:: Text section ::

One of Brazil’s top hedge-fund managers is loading up on stocks of highly indebted companies, betting they stand to gain from cuts to some of the world’s highest interest rates.

The thinking goes like this: Stocks of companies such as BR Malls Participacoes SA and Cia Paranaense de Energia SA, or Copel, have been beaten down because of concern the expenses to service their debt are too high. But those costs should come down over coming months and years assuming the central bank comes through with the interest-rate cuts analysts and traders are expecting, according to Luiz Alves, whose stock fund has outperformed 96 percent of peers this year.

"The opportunity we see right now is stocks exposed to interest rates," said Alves, who manages the Versa Long Biased FI Multimercado from Sao Paulo. He forecasts the Ibovespa gauge will remain mostly flat over coming months after surging 64 percent this year in dollar terms, making it the best performing stock benchmark in the world. Versa, which uses leverage to boost returns, is up 177 percent.

:::
:: Data section ::

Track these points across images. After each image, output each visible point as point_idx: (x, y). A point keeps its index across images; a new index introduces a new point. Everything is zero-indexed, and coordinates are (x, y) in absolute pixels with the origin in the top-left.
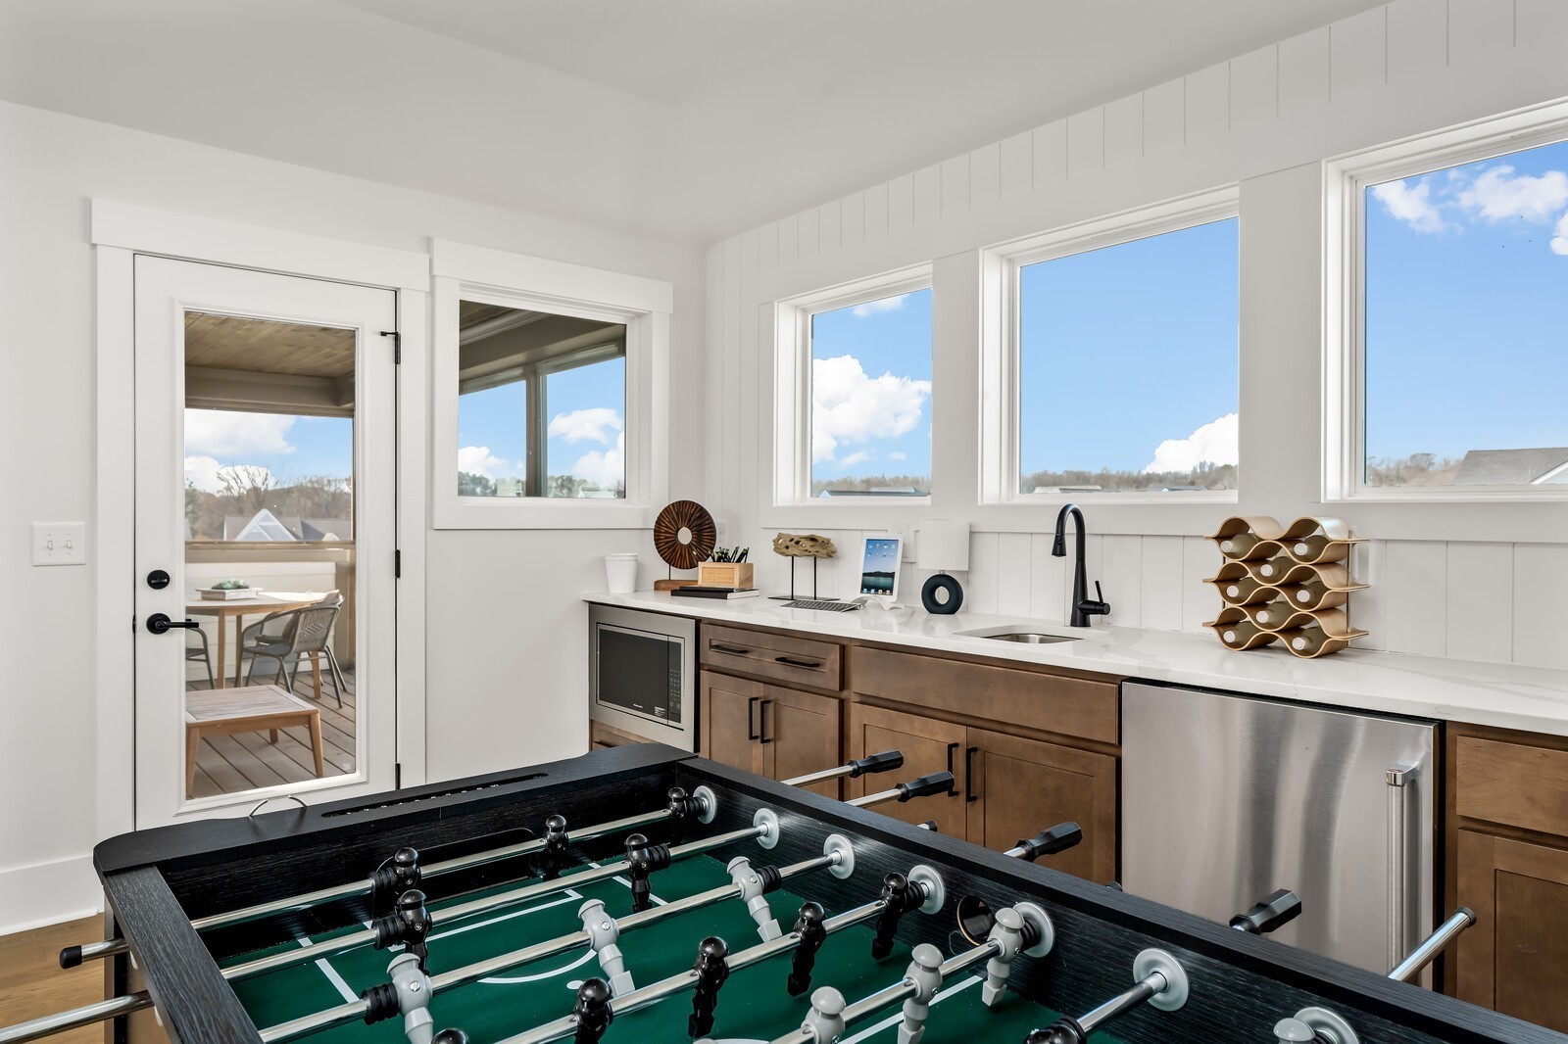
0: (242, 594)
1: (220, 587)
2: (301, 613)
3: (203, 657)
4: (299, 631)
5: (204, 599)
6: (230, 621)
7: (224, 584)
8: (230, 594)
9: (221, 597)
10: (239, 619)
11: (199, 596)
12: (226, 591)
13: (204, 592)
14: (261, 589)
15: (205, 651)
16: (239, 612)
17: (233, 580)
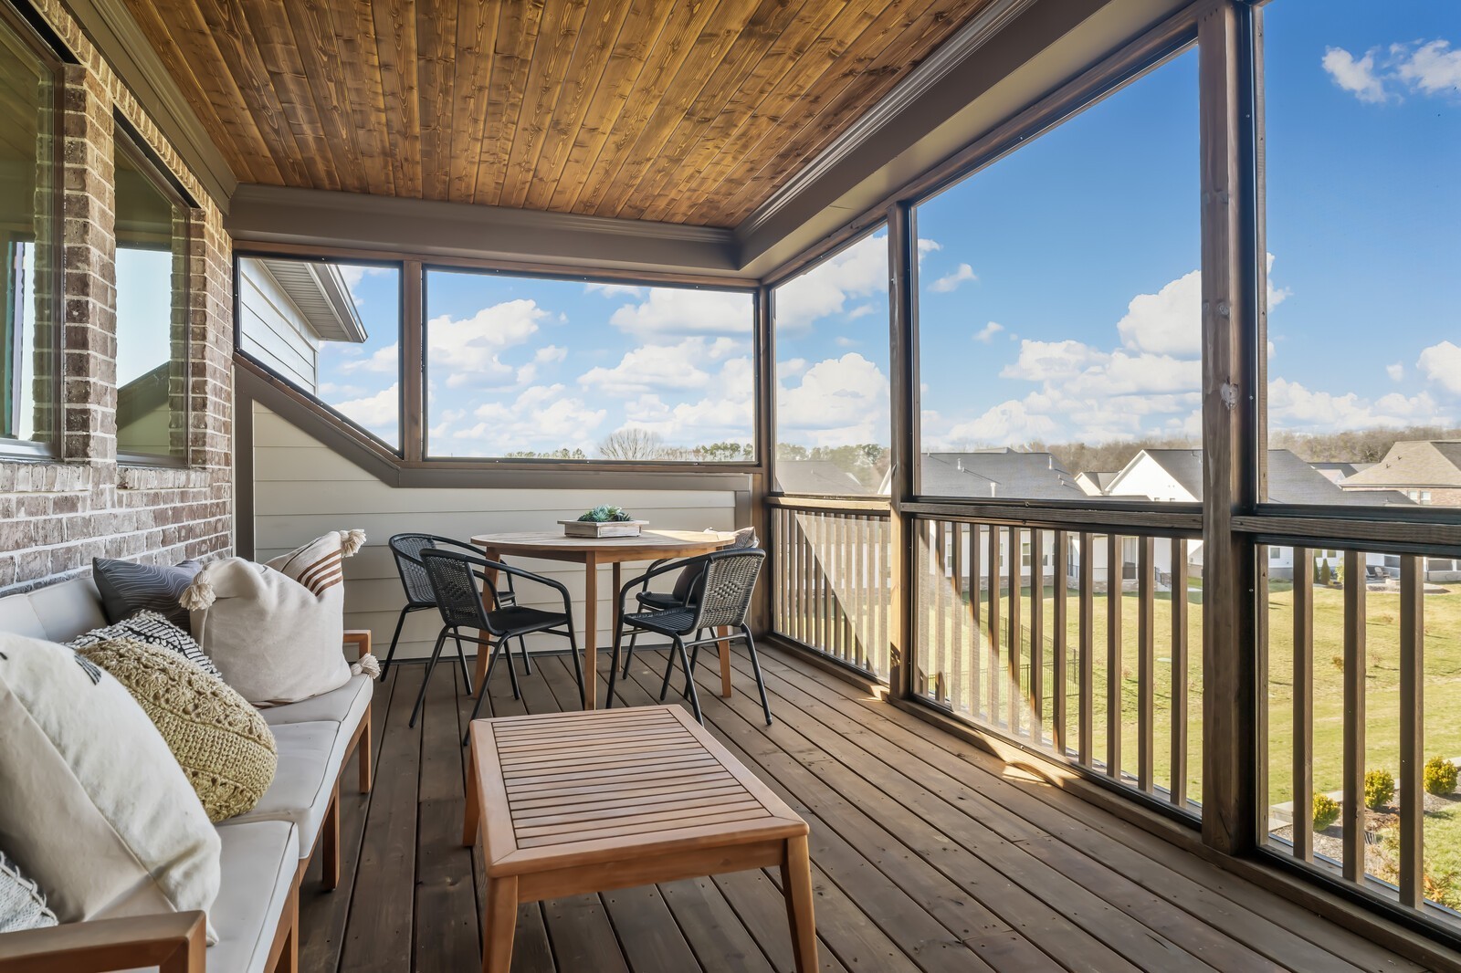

:::

List every percentage figure given in the hedge-fund article, in the order they appear.

96 percent, 64 percent, 177 percent